Evolutionary ecology of antibiotics in soil communities

Antibiotics play significant roles in mediating microbial species interactions in the environment, yet the dynamics of selection for antibiotic inhibitory, signaling, and resistance phenotypes remain poorly understood.  Soil biological and environmental factors are often significantly correlated with antibiotic production capacities of Streptomyces populations in soil, likely because of their influences on nutrient competition.  We have characterized inhibitory, resistance, and signaling dynamics among sympatric (locally-coexisting) and allopatric Streptomyces populations in relation to isolate phylogeny and nutrient use capacities as a means of identifying factors that may be significant to selection.  Sympatric selection for both antibiotic inhibition and signaling phenotypes, and a significant correspondence of these phenotypes with niche overlap among interacting isolates support the hypothesis that antibiotics are important to mediating nutrient competition in soil.
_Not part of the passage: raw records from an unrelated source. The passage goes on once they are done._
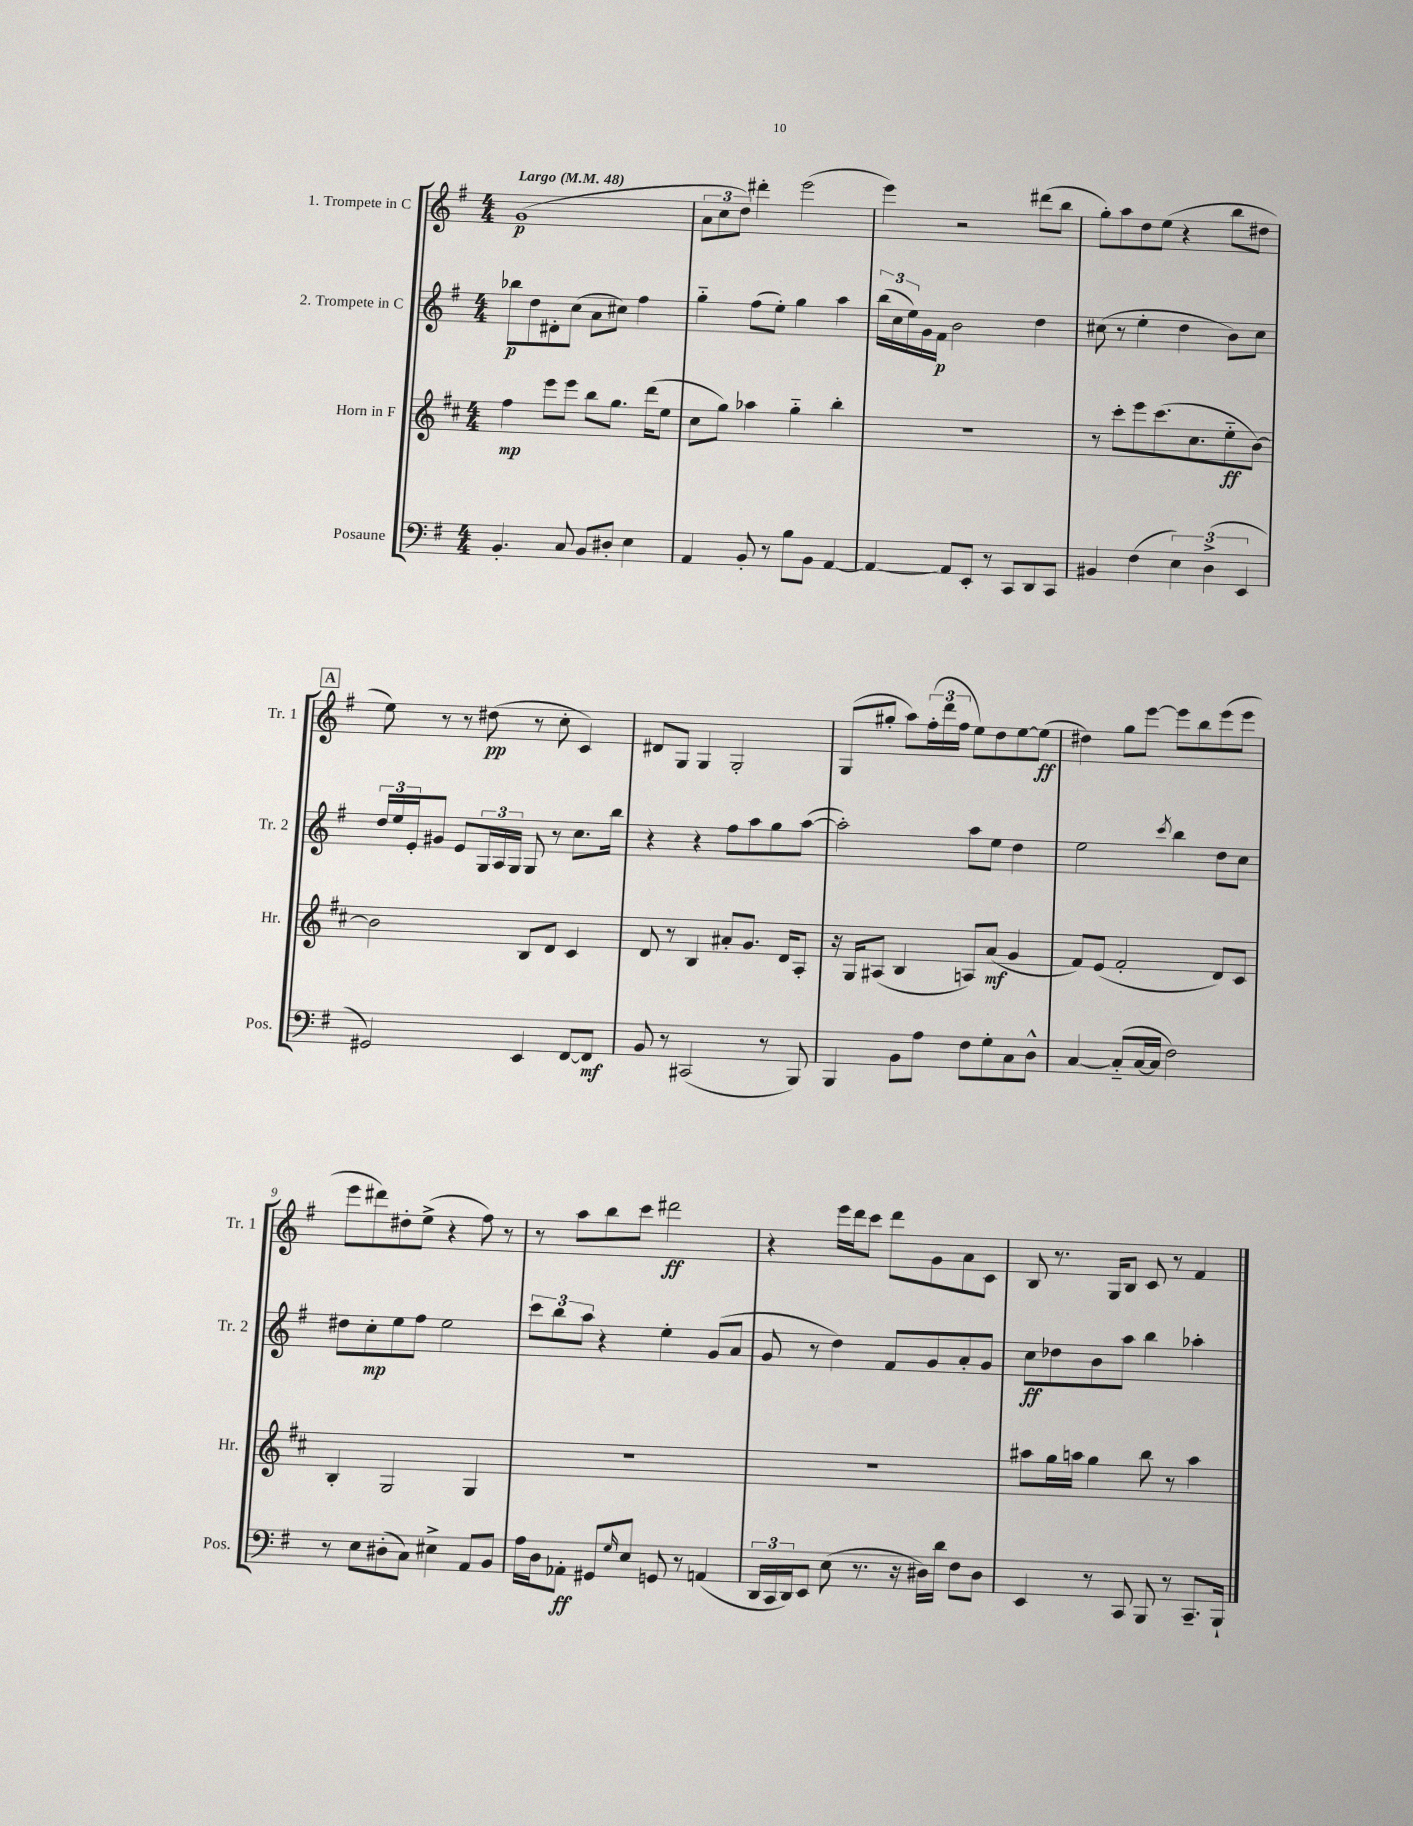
<<
\new StaffGroup <<
\new Staff = "s0" \with { instrumentName = "1. Trompete in C" shortInstrumentName = "Tr. 1" } {
    \clef treble \key g \major \numericTimeSignature \time 4/4 \tempo "Largo" 4 = 48
    g'1\p( |
    \tuplet 3/2 { a'8 c''8 d''8) } dis'''4-. e'''2( |
    e'''4) r2 dis'''8( b''8 |
    g''8-.) a''8 d''8 e''8( r4 b''8 dis''8 |
    \mark \markup { \box "A" } e''8) r8 r8 dis''8\pp( r8 c''8-. c'4) |
    dis'8 g8 g4 g2-. |
    g8( gis''8-. a''8) \tuplet 3/2 { fis''16-.( d'''16 fis''16 } e''8) d''8 e''8~ e''8\ff( |
    dis''4) g''8 e'''8~ e'''8 b''8 e'''8( e'''8 |
    e'''8 dis'''8) dis''8-. e''8->( r4 fis''8) r8 |
    r8 a''8 b''8 c'''8 dis'''2\ff |
    r4 e'''16 d'''16 c'''8 d'''8 g'8 a'8 c'8 |
    b8 r8. g16 b8 c'8 r8 fis'4 \bar "|." |
}
\new Staff = "s1" \with { instrumentName = "2. Trompete in C" shortInstrumentName = "Tr. 2" } {
    \clef treble \key g \major \numericTimeSignature \time 4/4
    bes''8\p d''8 dis'8-. c''8( a'8 cis''8) fis''4 |
    g''4-_ fis''8( e''8-.) g''4 a''4 |
    \tuplet 3/2 { b''16( c''16 e''16) } g'16 fis'16\p b'2 d''4 |
    cis''8( r8 e''4-. d''4 b'8) cis''8 |
    \mark \markup { \box "A" } \tuplet 3/2 { d''16 e''16 e'16-. } gis'8 e'8 \tuplet 3/2 { g16 a16 g16 } g8 r8 c''8. b''16 |
    r4 r4 fis''8 a''8 g''8 a''8~( |
    a''2-.) a''8 e''8 d''4 |
    e''2 \acciaccatura { c'''8 } b''4 d''8 c''8 |
    dis''8 c''8-.\mp e''8 fis''8 e''2 |
    \tuplet 3/2 { c'''8 b''8 a''8 } r4 e''4-. g'8( a'8 |
    g'8 r8 d''4) fis'8 g'8 a'8-. g'8 |
    c''8\ff des''8 b'8 a''8 b''4 aes''4-. \bar "|." |
}
\new Staff = "s2" \with { instrumentName = "Horn in F" shortInstrumentName = "Hr." } {
    \clef treble \key d \major \numericTimeSignature \time 4/4
    fis''4\mp e'''8 e'''8 b''8 g''8. d'''16( e''8 |
    cis''8 g''8) aes''4 g''4-_ b''4-. |
    R1 |
    r8 cis'''8-. e'''8 cis'''8.( cis''8. e''8-_\ff b'8~) |
    \mark \markup { \box "A" } b'2 b8 d'8 cis'4 |
    d'8 r8 b4 ais'8-. g'8. d'16 a8-. |
    r16 g16 ais8( b4 a8) a'8\mf( g'4 |
    fis'8) e'8( fis'2-. d'8) cis'8 |
    b4-. g2 g4 |
    R1 |
    R1 |
    ais''8 g''16 a''16 g''4 b''8 r8 a''4 \bar "|." |
}
\new Staff = "s3" \with { instrumentName = "Posaune" shortInstrumentName = "Pos." } {
    \clef bass \key g \major \numericTimeSignature \time 4/4
    b,4.-. c8 b,8 dis8-. e4 |
    a,4 b,8-. r8 b8 b,8 a,4~ |
    a,4~ a,8 e,8-. r8 c,8 d,8 c,8 |
    bis,4 fis4( \tuplet 3/2 { e4) d4->( e,4 } |
    \mark \markup { \box "A" } gis,2) e,4 fis,8~ fis,8\mf |
    b,8 r8 cis,2( r8 b,,8) |
    b,,4 b,8 a8 fis8 g8-. c8 d8-^ |
    c4~ c8-_( c16~ c16 fis2) |
    r8 e8 dis8-.( c8) eis4-> a,8 b,8 |
    a16 d16 aes,8-.\ff gis,8 \grace { g16 } e8 g,8 r8 a,4( |
    \tuplet 3/2 { d,16 c,16 d,16) } e,8 e8( r8. r16 dis16) d'16 fis8 dis8 |
    e,4 r8 c,8 b,,8 r8 c,8.-- b,,16-! \bar "|." |
}
>>
>>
Consideration of complex networks of interactions among multiple sympatric populations shows that some patterns of inhibitory interaction among sets of 3 (or more) isolates are statistically more common than expected, suggesting that interactions between two populations can be mediated by interactions with a third population.  Identifying the environmental and community contexts which select for inhibitory and resistance phenotypes in soil Streptomyces populations has significant implications for both agricultural management and the search for novel antibiotics.